◆ **PASSAGE FOR REVIEW**
== Segment start ==

Of course, if disaster struck any of them, that would be a different story.

Movedalot Sat 17-Aug-13 18:48:00

Ariadne I could have written exactly that, you have described our situation perfectly. smile

numberplease Sat 17-Aug-13 18:48:38

Our house is paid for, and even though it`s not worth very much, it`s all we have to leave to our children. There won`t be any money, as what bit there is will have to pay for our funerals.

KatyK Sat 17-Aug-13 19:02:10

I'm with you rojon. We have the same problem with ours. We are treated like afterthoughts.

Libmoggy Sat 17-Aug-13 19:06:03

We have a running joke. If we spend money on ourselves, the children will chorus "Hey, what about our inheritance?"
If we make them a cash gift, we say that it's less to go to the greedy claws of the future nursing home owner

Judthepud2 Sat 17-Aug-13 19:25:08

The third option is helping them out now. Our 4 children are all struggling hard to make ends meet: pay mortgages, support their children, eat and heat their homes, as well as pay travel expenses to get to and from work. Occasionally we bail them out to prevent disasters....and they are always suitably grateful. They club together now and again to give us a treat. Pleasure all round.

== Segment end ==

Retype the forum thread about leaving money to children word for word, from its first line to its last.

[Saved data entries]
== Segment start ==

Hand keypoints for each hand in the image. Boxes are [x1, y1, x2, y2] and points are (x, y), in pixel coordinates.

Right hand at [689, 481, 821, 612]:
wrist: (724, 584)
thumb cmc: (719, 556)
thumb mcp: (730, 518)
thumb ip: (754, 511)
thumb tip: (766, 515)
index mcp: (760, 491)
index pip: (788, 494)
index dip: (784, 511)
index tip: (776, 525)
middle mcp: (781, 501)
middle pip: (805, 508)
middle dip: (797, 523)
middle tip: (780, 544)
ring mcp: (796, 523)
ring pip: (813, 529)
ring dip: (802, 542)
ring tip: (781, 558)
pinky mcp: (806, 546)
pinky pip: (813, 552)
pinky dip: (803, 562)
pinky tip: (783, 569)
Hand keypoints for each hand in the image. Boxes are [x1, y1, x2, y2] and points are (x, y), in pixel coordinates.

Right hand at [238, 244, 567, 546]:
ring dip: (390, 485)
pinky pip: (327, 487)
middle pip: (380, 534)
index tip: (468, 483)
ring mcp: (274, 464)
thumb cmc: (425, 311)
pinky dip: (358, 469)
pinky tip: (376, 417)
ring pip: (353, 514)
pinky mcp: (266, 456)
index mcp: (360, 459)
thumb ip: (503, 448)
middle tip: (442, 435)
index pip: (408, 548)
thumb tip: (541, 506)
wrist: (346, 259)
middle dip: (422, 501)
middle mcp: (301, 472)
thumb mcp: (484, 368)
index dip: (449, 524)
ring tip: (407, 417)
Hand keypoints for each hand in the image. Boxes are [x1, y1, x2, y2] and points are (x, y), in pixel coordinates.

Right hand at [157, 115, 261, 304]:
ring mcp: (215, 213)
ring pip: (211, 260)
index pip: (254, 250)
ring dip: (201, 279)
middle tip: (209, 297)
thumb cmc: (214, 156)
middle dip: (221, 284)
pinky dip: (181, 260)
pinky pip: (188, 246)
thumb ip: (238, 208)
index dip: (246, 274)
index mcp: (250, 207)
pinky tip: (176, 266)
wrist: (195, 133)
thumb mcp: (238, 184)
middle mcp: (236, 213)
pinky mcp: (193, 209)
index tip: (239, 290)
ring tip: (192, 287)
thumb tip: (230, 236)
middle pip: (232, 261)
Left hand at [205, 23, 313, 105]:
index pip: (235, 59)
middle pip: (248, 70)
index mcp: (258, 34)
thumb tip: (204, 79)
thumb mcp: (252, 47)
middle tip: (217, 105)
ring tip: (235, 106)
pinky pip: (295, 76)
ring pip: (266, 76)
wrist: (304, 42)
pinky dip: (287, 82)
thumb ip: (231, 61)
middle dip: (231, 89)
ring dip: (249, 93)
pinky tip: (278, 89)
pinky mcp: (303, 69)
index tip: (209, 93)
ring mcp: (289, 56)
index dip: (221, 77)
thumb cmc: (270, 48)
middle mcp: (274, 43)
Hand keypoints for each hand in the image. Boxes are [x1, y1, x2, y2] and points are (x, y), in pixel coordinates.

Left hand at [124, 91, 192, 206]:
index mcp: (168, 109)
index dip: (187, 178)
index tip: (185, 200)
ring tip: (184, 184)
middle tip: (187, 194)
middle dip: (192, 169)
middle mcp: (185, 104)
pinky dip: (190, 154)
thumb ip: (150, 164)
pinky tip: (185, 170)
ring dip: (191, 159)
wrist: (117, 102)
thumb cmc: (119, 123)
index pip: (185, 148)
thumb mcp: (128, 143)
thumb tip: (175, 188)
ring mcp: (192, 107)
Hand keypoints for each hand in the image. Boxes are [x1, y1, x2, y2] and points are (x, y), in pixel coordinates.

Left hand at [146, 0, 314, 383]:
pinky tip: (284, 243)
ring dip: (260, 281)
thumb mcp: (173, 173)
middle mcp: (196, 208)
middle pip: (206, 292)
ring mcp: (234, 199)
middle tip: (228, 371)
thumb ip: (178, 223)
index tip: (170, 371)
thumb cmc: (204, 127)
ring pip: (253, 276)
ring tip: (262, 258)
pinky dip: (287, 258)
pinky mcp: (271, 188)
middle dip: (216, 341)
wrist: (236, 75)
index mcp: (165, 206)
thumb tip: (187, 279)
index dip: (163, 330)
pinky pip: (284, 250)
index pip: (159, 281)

== Segment end ==
== Segment start ==

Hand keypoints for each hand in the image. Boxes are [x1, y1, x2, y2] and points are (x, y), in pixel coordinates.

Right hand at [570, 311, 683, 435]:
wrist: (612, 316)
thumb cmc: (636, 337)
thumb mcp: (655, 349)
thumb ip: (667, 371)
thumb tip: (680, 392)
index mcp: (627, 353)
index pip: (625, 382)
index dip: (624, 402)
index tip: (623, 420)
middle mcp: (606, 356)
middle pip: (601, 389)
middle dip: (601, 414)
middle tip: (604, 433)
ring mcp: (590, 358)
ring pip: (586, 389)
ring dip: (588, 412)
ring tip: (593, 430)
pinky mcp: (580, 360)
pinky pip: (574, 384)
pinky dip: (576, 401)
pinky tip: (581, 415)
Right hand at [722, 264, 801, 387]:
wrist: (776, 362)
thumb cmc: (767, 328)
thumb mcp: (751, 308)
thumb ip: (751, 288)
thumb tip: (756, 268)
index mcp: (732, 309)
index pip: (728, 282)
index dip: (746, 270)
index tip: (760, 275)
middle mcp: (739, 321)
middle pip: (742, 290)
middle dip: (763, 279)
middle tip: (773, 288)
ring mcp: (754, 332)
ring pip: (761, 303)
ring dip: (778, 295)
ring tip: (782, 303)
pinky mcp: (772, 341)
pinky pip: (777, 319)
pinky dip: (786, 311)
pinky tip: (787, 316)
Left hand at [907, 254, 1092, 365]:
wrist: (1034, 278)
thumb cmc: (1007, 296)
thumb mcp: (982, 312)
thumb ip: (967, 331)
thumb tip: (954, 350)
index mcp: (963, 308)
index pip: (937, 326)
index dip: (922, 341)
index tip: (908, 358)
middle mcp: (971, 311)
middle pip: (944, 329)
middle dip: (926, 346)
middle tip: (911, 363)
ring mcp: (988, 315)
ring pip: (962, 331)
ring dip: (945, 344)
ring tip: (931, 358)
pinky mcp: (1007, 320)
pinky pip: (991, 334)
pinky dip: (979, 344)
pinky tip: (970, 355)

== Segment end ==

◆ **COMPLETED EXERCISE**
Of course, if disaster struck any of them, that would be a different story.

Movedalot Sat 17-Aug-13 18:48:00

Ariadne I could have written exactly that, you have described our situation perfectly. smile

numberplease Sat 17-Aug-13 18:48:38

Our house is paid for, and even though it`s not worth very much, it`s all we have to leave to our children. There won`t be any money, as what bit there is will have to pay for our funerals.

KatyK Sat 17-Aug-13 19:02:10

I'm with you rojon. We have the same problem with ours. We are treated like afterthoughts.

Libmoggy Sat 17-Aug-13 19:06:03

We have a running joke. If we spend money on ourselves, the children will chorus "Hey, what about our inheritance?"
If we make them a cash gift, we say that it's less to go to the greedy claws of the future nursing home owner

Judthepud2 Sat 17-Aug-13 19:25:08

The third option is helping them out now. Our 4 children are all struggling hard to make ends meet: pay mortgages, support their children, eat and heat their homes, as well as pay travel expenses to get to and from work. Occasionally we bail them out to prevent disasters....and they are always suitably grateful. They club together now and again to give us a treat. Pleasure all round.